» DIRECTIONS: Find each line in the data below that contains the word "What" and copy those lines. Capitalization must match.

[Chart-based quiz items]
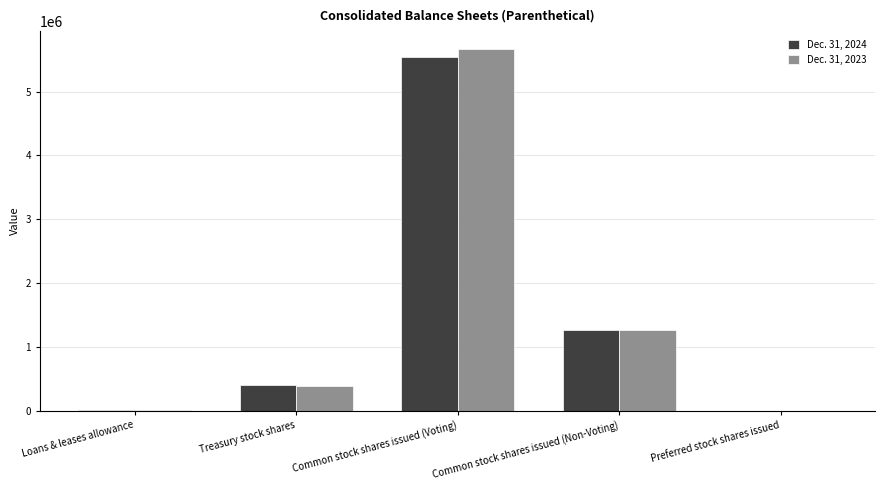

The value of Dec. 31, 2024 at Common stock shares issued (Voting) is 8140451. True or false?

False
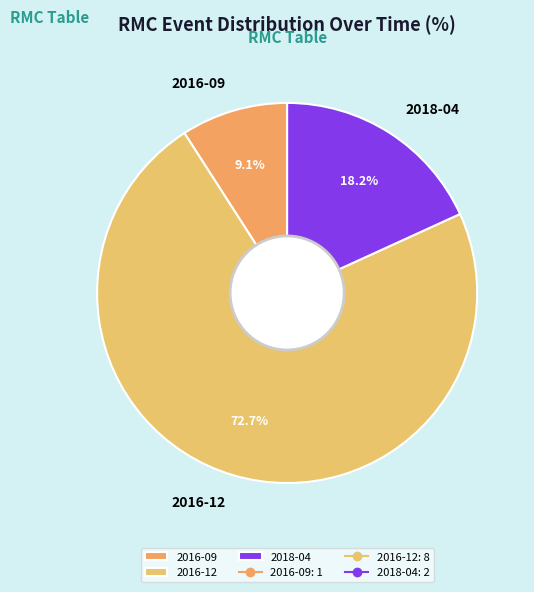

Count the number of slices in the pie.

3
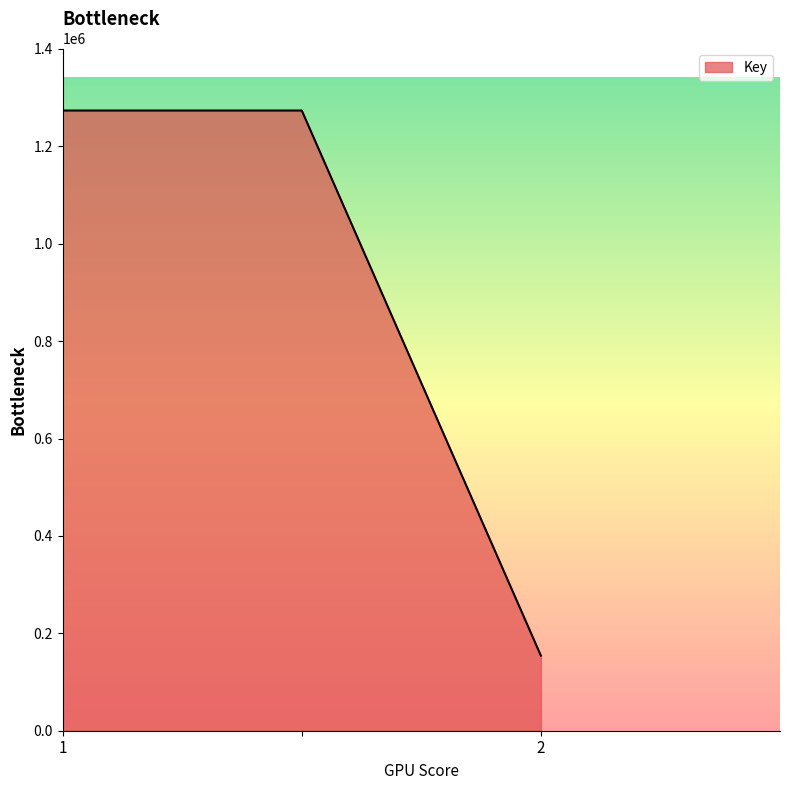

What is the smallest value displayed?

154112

» YOUR RESPONSE:
What is the smallest value displayed?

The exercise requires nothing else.